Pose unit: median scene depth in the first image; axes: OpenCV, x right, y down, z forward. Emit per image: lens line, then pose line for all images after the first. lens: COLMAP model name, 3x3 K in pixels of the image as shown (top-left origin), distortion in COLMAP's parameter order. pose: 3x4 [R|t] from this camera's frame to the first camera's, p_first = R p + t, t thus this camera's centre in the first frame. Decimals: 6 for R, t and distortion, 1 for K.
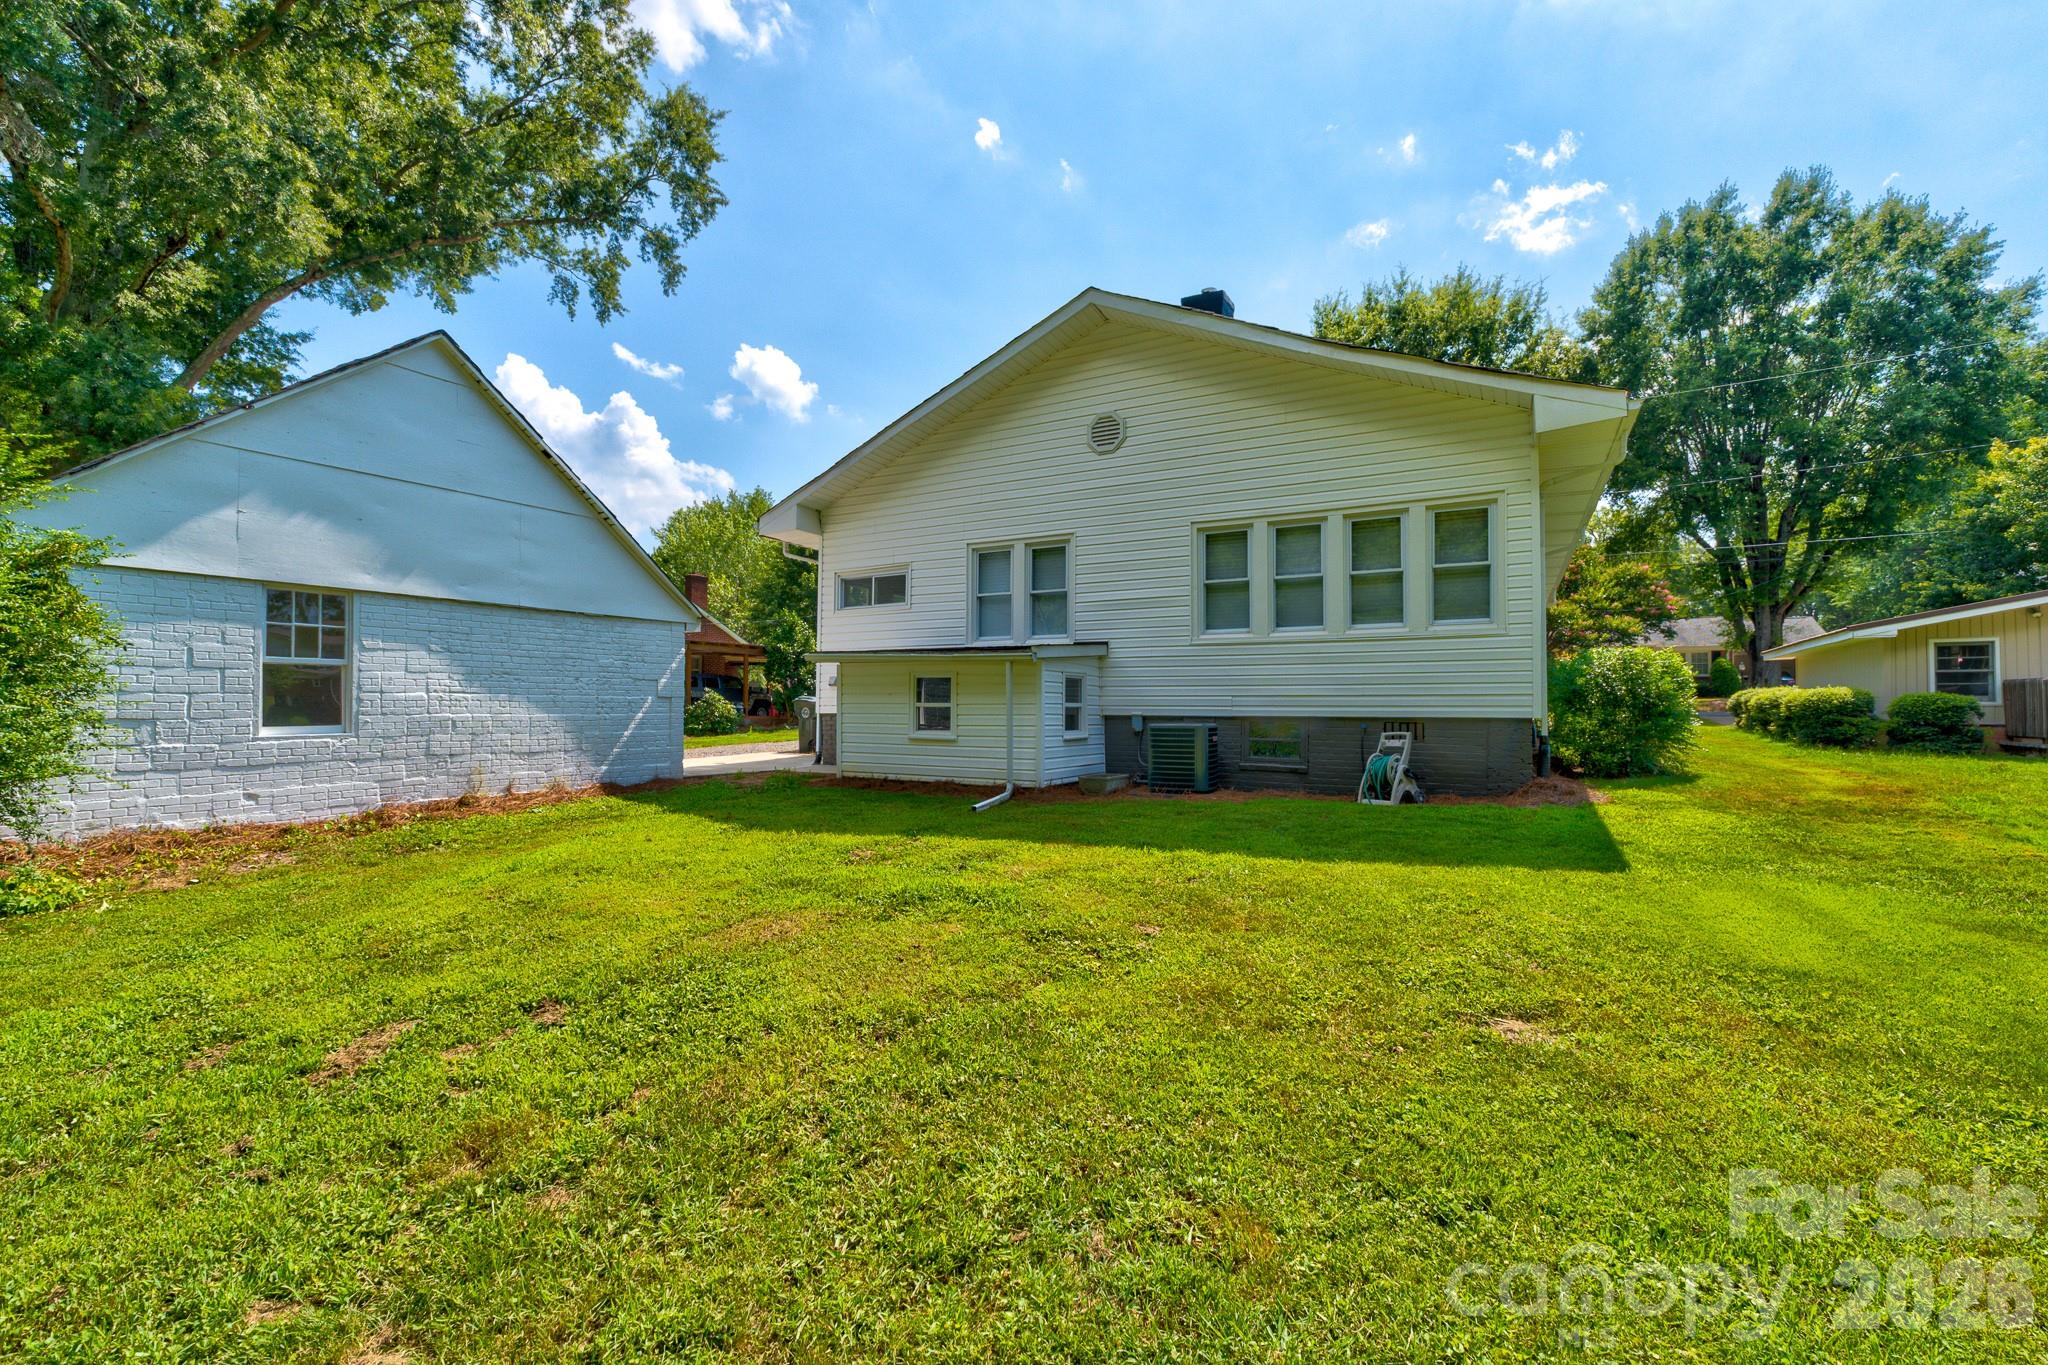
lens RADIAL K [[857.8, 0, 1032.2], [0, 857.8, 674.7], [0, 0, 1]] dist [0.006496, -0.000338]
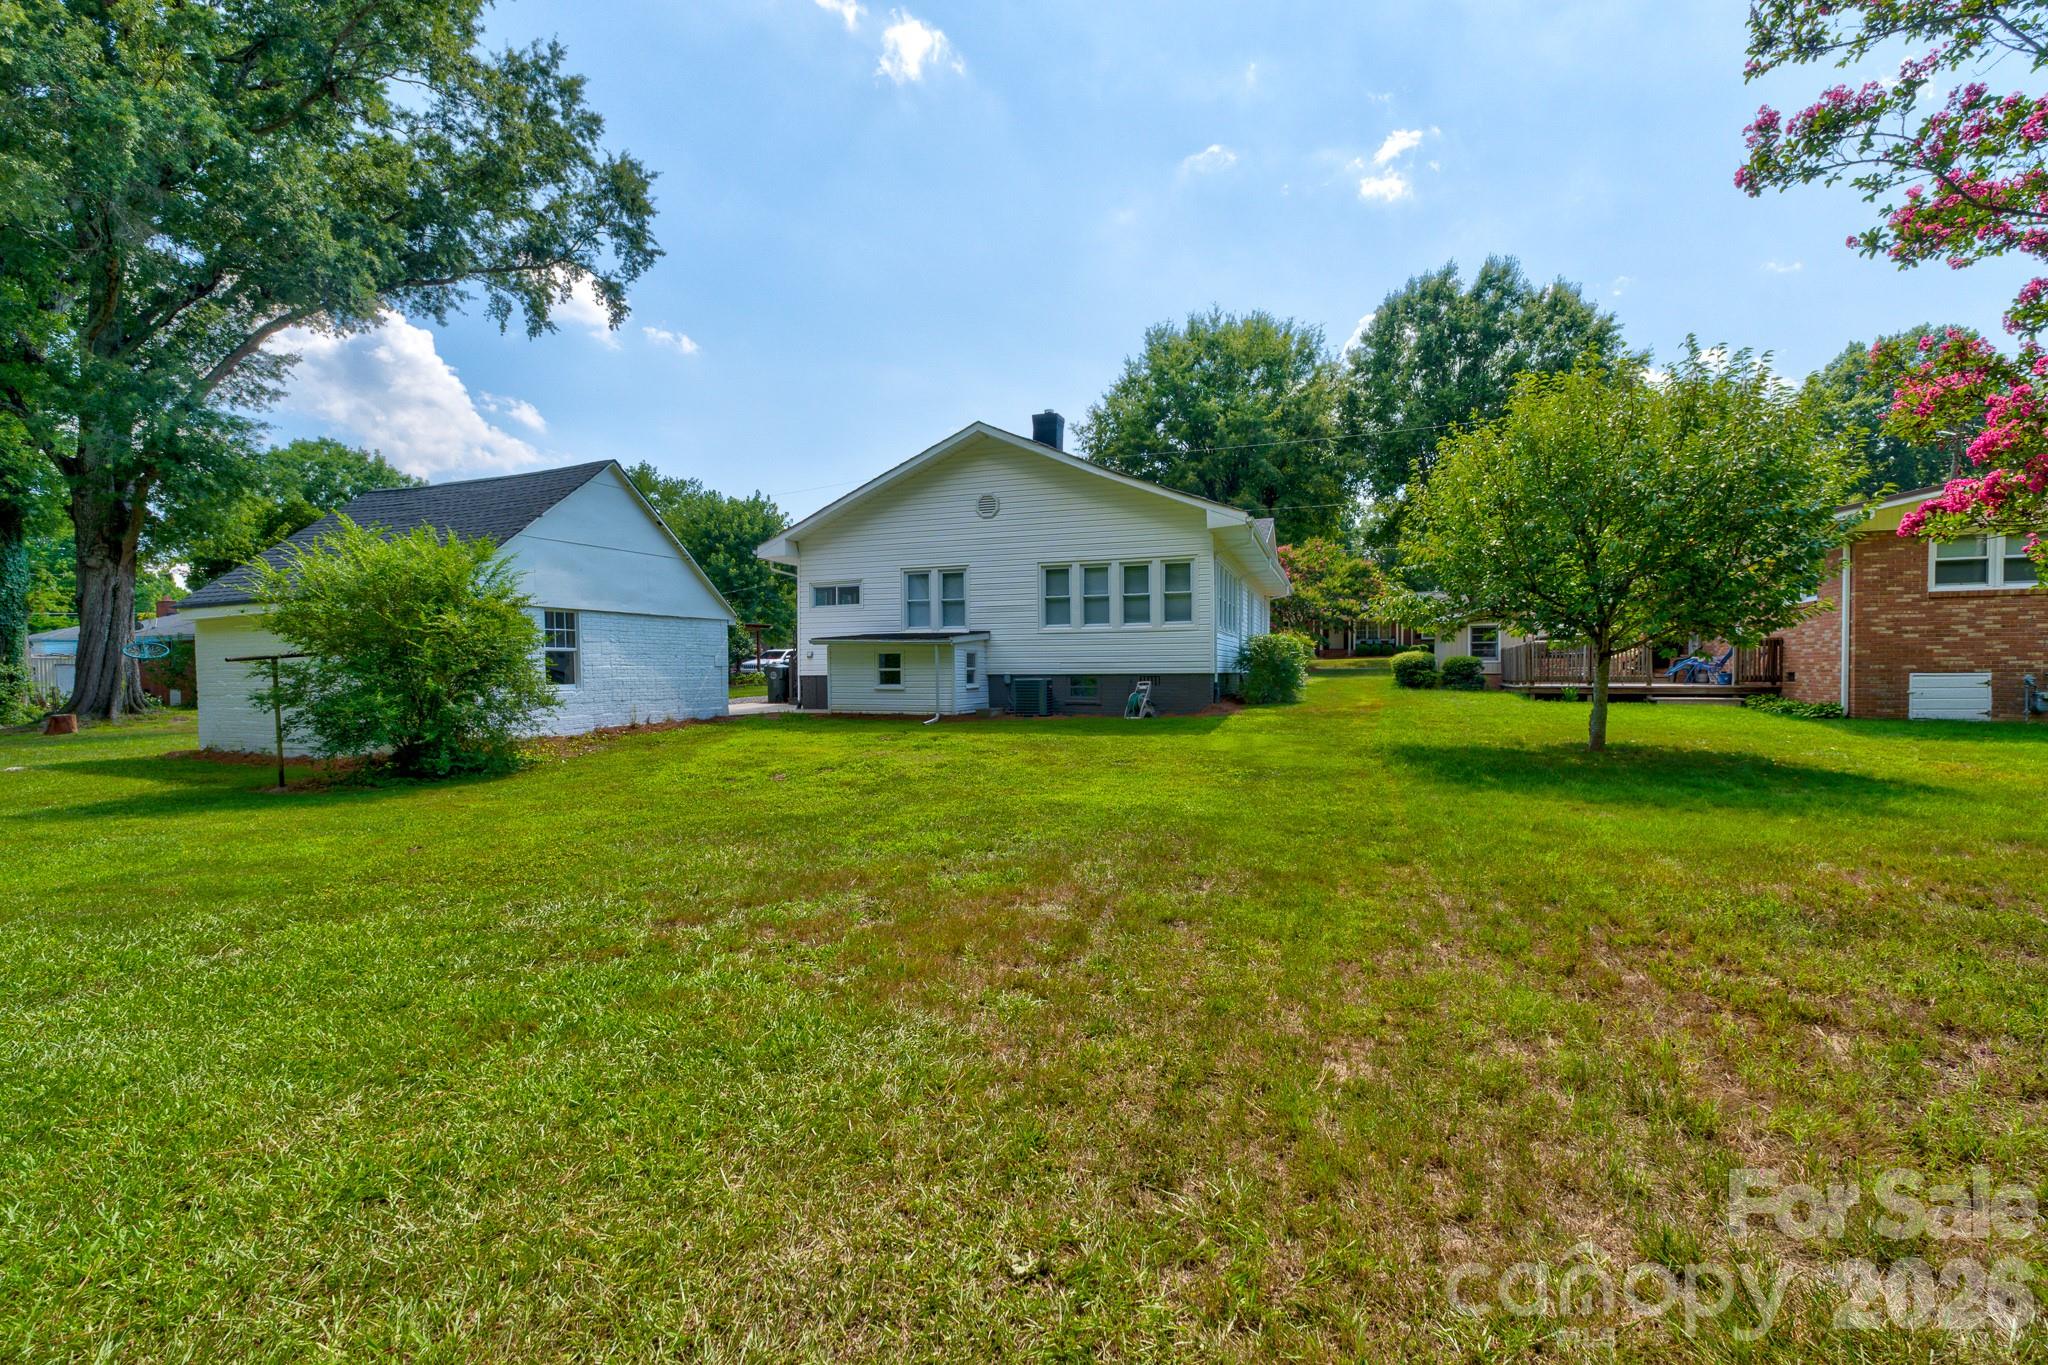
lens RADIAL K [[857.8, 0, 1023.3], [0, 857.8, 670.7], [0, 0, 1]] dist [0.006496, -0.000338]
pose [[0.989051, -0.010959, 0.147166, -0.083939], [0.004972, 0.999147, 0.040986, -0.025285], [-0.147490, -0.039806, 0.988262, -0.596588]]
※ ※ ※
— Activity —
Replace "median" with "mean" in the lines above and write them out again with everything else unchanged. Leave the pictures out.

— Response below —
Pose unit: mean scene depth in the first image; axes: OpenCV, x right, y down, z forward. Emit per image: lens line, then pose line for all images after the first. lens: COLMAP model name, 3x3 K in pixels of the image as shown (top-left origin), distortion in COLMAP's parameter order. pose: 3x4 [R|t] from this camera's frame to the first camera's, p_first = R p + t, t thus this camera's centre in the first frame. Decimals: 6 for R, t and distortion, 1 for K.
lens RADIAL K [[857.8, 0, 1032.2], [0, 857.8, 674.7], [0, 0, 1]] dist [0.006496, -0.000338]
lens RADIAL K [[857.8, 0, 1023.3], [0, 857.8, 670.7], [0, 0, 1]] dist [0.006496, -0.000338]
pose [[0.989051, -0.010959, 0.147166, -0.083939], [0.004972, 0.999147, 0.040986, -0.025285], [-0.147490, -0.039806, 0.988262, -0.596588]]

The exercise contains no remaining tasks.